---- ESTRATTO FORNITO
Riprendiamo in questa pagina cronache e commenti,oggi, 30/07/2013,su Egitto e Tunisia. Dal GIORNALE la cronaca di Fausto Biloslavo. DalCORRIERE della SERA il commento di Roberto Tottoli, che ammette, dopo essersi fatto molte illusioni, il fallimento di una soluzione laica per i paesi arabi e musulmani. Da LIBERO, invece,un pezzo di Antonio Panzeri, preoccupato che in Tunisia fallisca quello che chiama ” l’esperimento ” dei Fratelli Musulmani. Niente di nuovo, l’abituale colonna del Panzeri è da sempre portarice della posizione araba, meglio se teocratica. Come si concordi con la linea liberale del quotidiano diretto da Maurizio Belpietro rimane un mistero. Una vecchia amicizia ? Che abbiano fatto insieme le elementari ?

Ecco gli articoli:

Il Giornale-Fausto Biloslavo: ” Nel caos d’Egitto mancava solo la Ashton “

Fausto Biloslavo    C.Ashton voleva incontrare M.Badie, peccato non sapesse che è latitante

Gli islamici fedeli al presidente de­posto, Mohammed Morsi, hanno an­nunciato per oggi la «marcia dei marti­ri » con «un milione di persone in piaz­za ». Nell’Egitto sull’orlo della guerra civile è arrivata la baronessa Catheri­ne Ashton, la Vispa Teresa della diplo­mazia europea, che voleva incontra­re il lead­er dei Fratelli musulmani lati­tante rincorso da un mandato di cattu­ra. E come il prezzemolo sui focolai islamici è arrivato puntuale, Yusuf Qa­radawi. L’agitatore delle masse mu­sulmane pagato dal Qatar ha lanciato una fatwa, che impone ad ogni fedele del Corano il «dovere» di sostenere Morsi.
--------
ESERCIZIO 1:
Nell'estratto fornito, chi ha lanciato la fatwa che impone a ogni fedele del Corano di sostenere Morsi?
ESERCIZIO 2:
Nelle voci, parti dalla riga che contiene "Objects present in" e arriva fino alla fine delle voci. Riscrivi queste righe sostituendo "parking lot" con "car park", lascia invariato tutto il resto e ometti le immagini.
---- VOCI DELL'ESERCIZIO
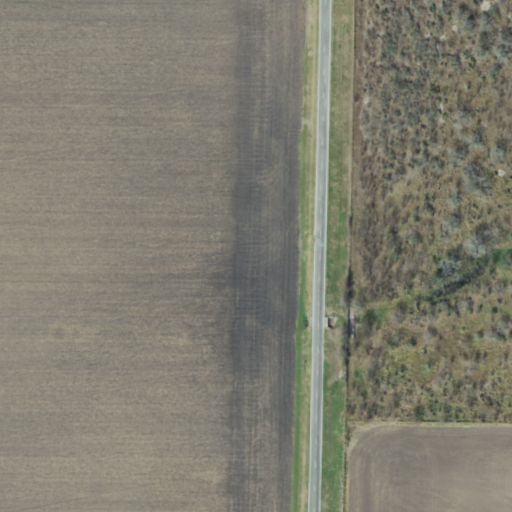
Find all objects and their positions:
road: (322, 256)
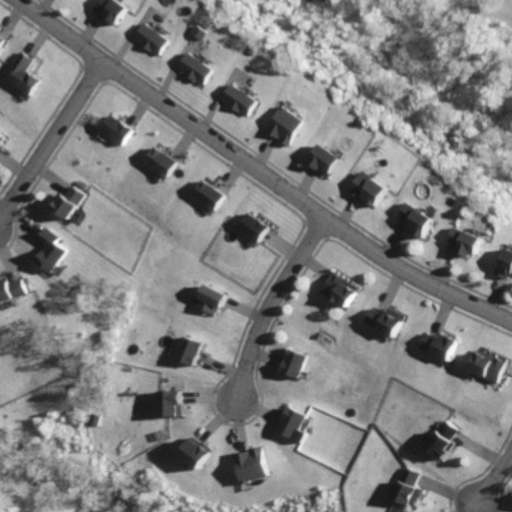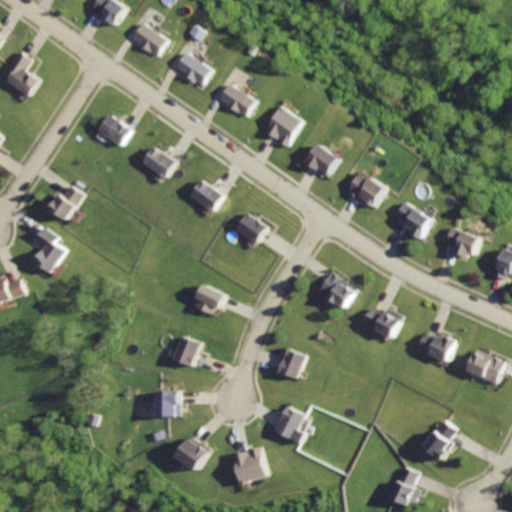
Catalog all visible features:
building: (118, 9)
building: (117, 11)
building: (160, 39)
building: (161, 39)
building: (1, 40)
building: (3, 43)
building: (203, 68)
building: (204, 69)
building: (25, 74)
building: (28, 74)
building: (246, 99)
building: (246, 101)
building: (292, 125)
building: (291, 128)
building: (119, 129)
building: (120, 132)
road: (52, 134)
building: (1, 138)
building: (3, 141)
building: (332, 159)
building: (163, 161)
building: (330, 163)
building: (163, 164)
road: (259, 170)
building: (376, 189)
building: (374, 190)
building: (211, 195)
building: (211, 196)
building: (68, 202)
building: (71, 205)
building: (423, 219)
building: (421, 221)
building: (254, 227)
building: (253, 229)
building: (471, 241)
building: (475, 245)
building: (51, 249)
building: (49, 250)
building: (508, 265)
building: (506, 266)
building: (11, 289)
building: (341, 289)
building: (13, 290)
building: (341, 293)
building: (208, 299)
building: (211, 301)
road: (268, 301)
building: (387, 320)
building: (384, 323)
building: (441, 345)
building: (440, 346)
building: (187, 350)
building: (191, 352)
building: (293, 363)
building: (488, 365)
building: (295, 367)
building: (486, 369)
building: (168, 403)
building: (172, 404)
building: (292, 424)
building: (293, 426)
building: (435, 439)
building: (440, 439)
building: (193, 453)
building: (194, 457)
building: (252, 465)
building: (254, 465)
road: (493, 473)
building: (406, 487)
building: (403, 488)
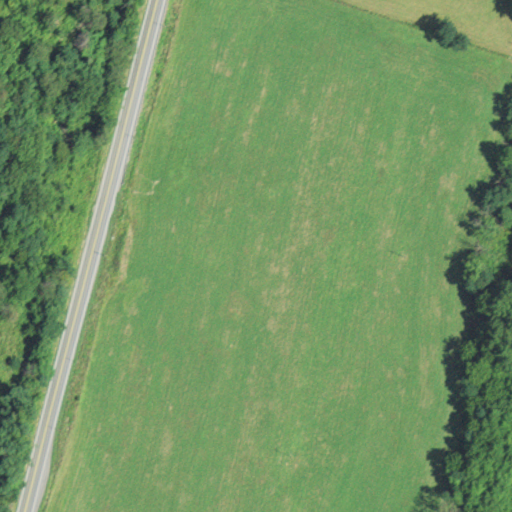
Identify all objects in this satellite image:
crop: (450, 20)
road: (92, 256)
crop: (292, 271)
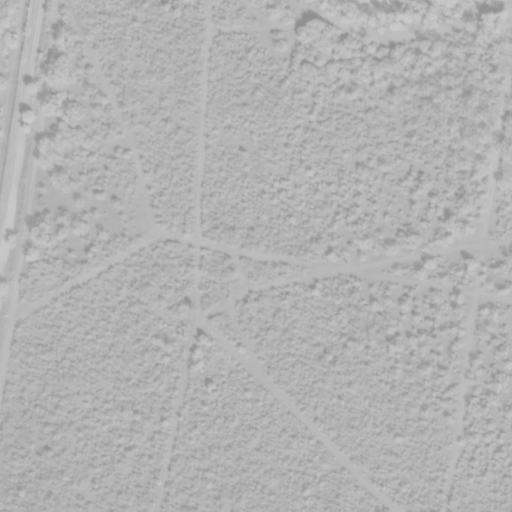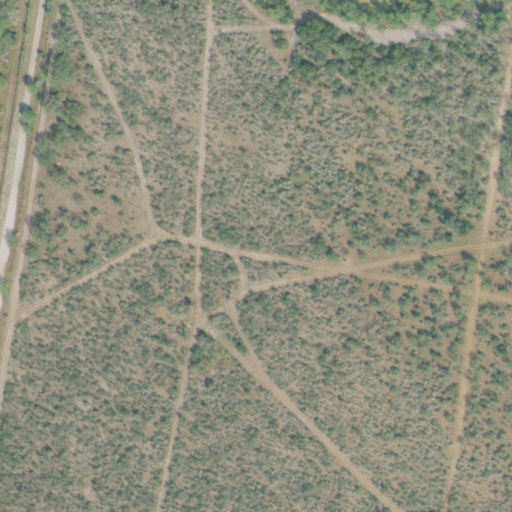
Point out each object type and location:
road: (23, 172)
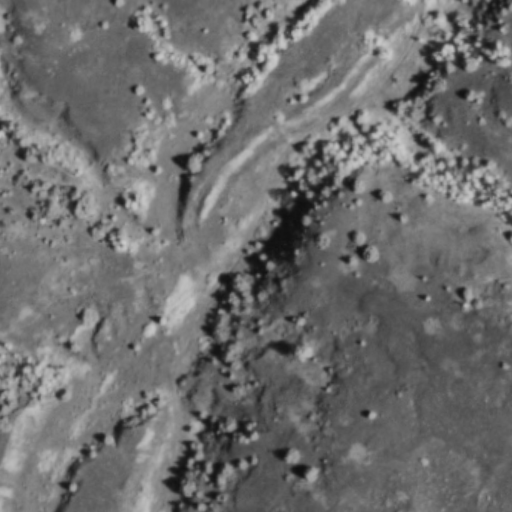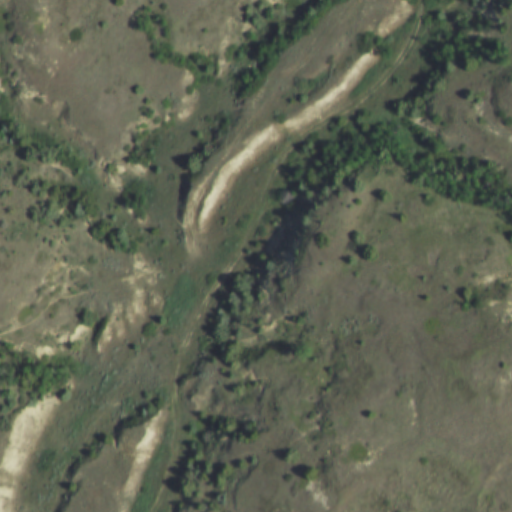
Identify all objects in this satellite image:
road: (247, 236)
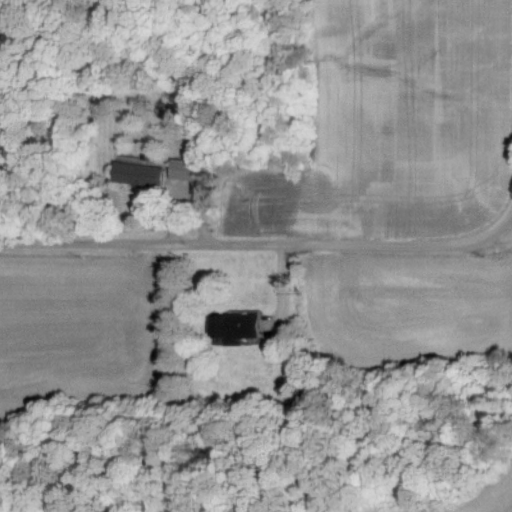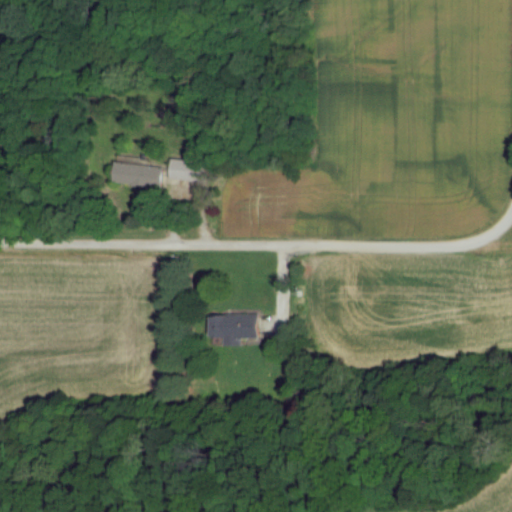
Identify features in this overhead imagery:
building: (189, 171)
building: (142, 176)
road: (409, 244)
road: (139, 246)
road: (279, 300)
building: (240, 329)
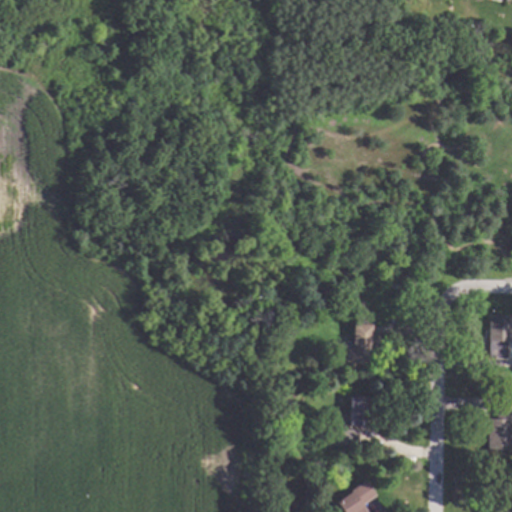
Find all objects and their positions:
road: (466, 287)
building: (321, 300)
building: (507, 301)
building: (500, 335)
building: (497, 336)
building: (361, 344)
building: (357, 345)
crop: (91, 353)
building: (355, 409)
building: (361, 410)
road: (435, 416)
building: (502, 426)
building: (499, 427)
building: (343, 436)
building: (345, 437)
building: (358, 498)
building: (354, 499)
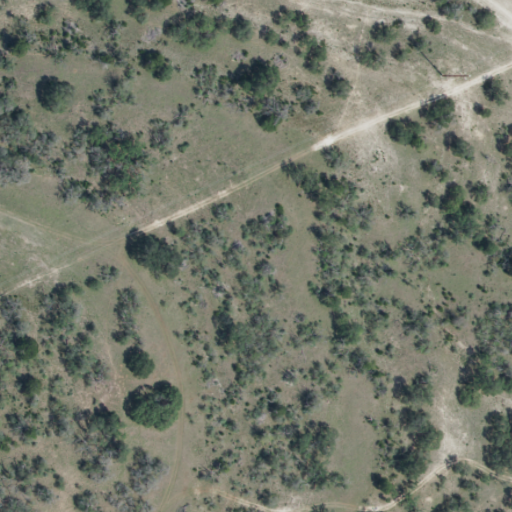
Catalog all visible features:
power tower: (443, 76)
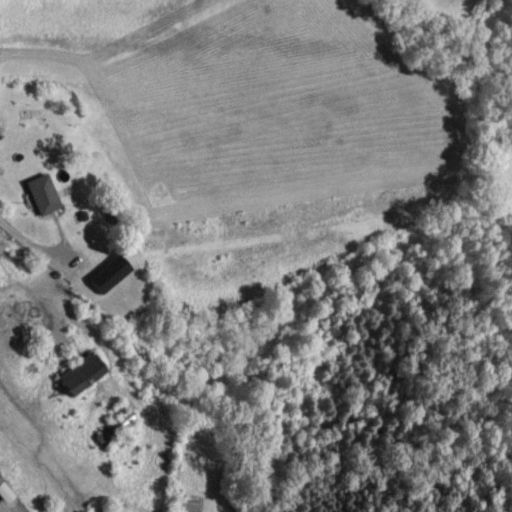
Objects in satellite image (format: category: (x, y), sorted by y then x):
building: (37, 197)
crop: (190, 201)
building: (104, 277)
building: (74, 377)
road: (7, 502)
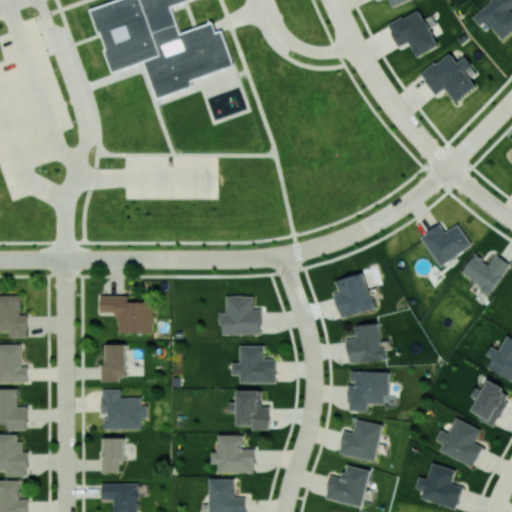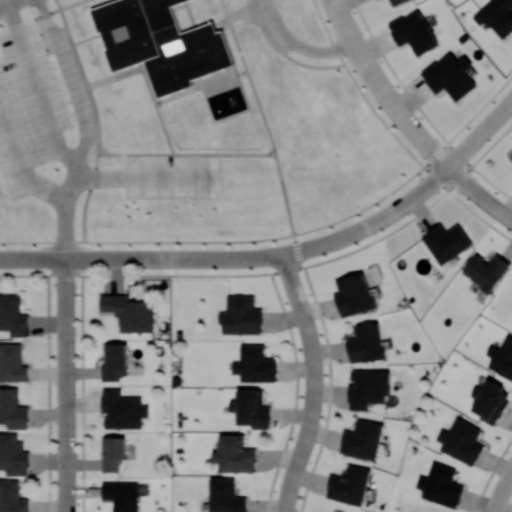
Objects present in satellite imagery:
building: (396, 2)
building: (497, 17)
building: (413, 32)
building: (160, 42)
building: (160, 42)
road: (298, 44)
road: (283, 53)
building: (450, 76)
road: (36, 85)
road: (382, 90)
parking lot: (27, 107)
road: (13, 108)
road: (421, 109)
road: (96, 118)
road: (265, 124)
road: (86, 126)
road: (480, 134)
road: (394, 135)
road: (186, 153)
parking lot: (170, 176)
road: (142, 178)
road: (480, 193)
road: (410, 199)
road: (220, 241)
building: (446, 242)
road: (271, 256)
road: (85, 259)
building: (485, 271)
building: (354, 295)
building: (129, 312)
building: (13, 315)
building: (241, 315)
building: (366, 343)
building: (502, 357)
building: (115, 362)
building: (12, 363)
building: (255, 365)
road: (313, 383)
road: (66, 385)
building: (368, 388)
building: (490, 401)
building: (12, 409)
building: (122, 409)
building: (252, 409)
building: (362, 439)
building: (461, 441)
building: (112, 453)
building: (234, 454)
building: (13, 455)
building: (349, 485)
building: (440, 485)
road: (501, 490)
building: (122, 495)
building: (225, 496)
building: (12, 497)
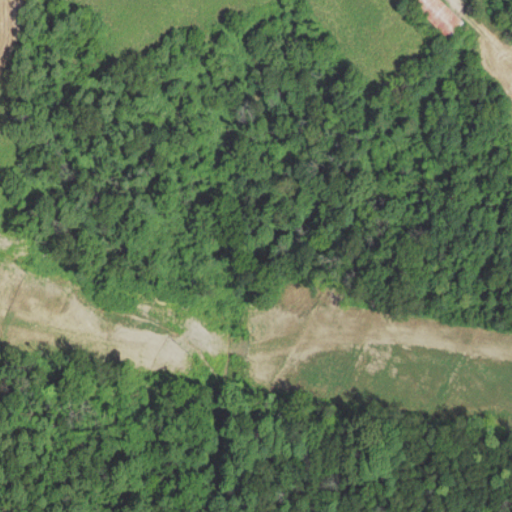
--------
RISPOSTA CORRETTA 1:
Yusuf Qaradawi.

RISPOSTA CORRETTA 2:
Objects present in satellite imagery:
building: (396, 2)
building: (497, 17)
building: (413, 32)
building: (160, 42)
building: (160, 42)
road: (298, 44)
road: (283, 53)
building: (450, 76)
road: (36, 85)
road: (382, 90)
car park: (27, 107)
road: (13, 108)
road: (421, 109)
road: (96, 118)
road: (265, 124)
road: (86, 126)
road: (480, 134)
road: (394, 135)
road: (186, 153)
car park: (170, 176)
road: (142, 178)
road: (480, 193)
road: (410, 199)
road: (220, 241)
building: (446, 242)
road: (271, 256)
road: (85, 259)
building: (485, 271)
building: (354, 295)
building: (129, 312)
building: (13, 315)
building: (241, 315)
building: (366, 343)
building: (502, 357)
building: (115, 362)
building: (12, 363)
building: (255, 365)
road: (313, 383)
road: (66, 385)
building: (368, 388)
building: (490, 401)
building: (12, 409)
building: (122, 409)
building: (252, 409)
building: (362, 439)
building: (461, 441)
building: (112, 453)
building: (234, 454)
building: (13, 455)
building: (349, 485)
building: (440, 485)
road: (501, 490)
building: (122, 495)
building: (225, 496)
building: (12, 497)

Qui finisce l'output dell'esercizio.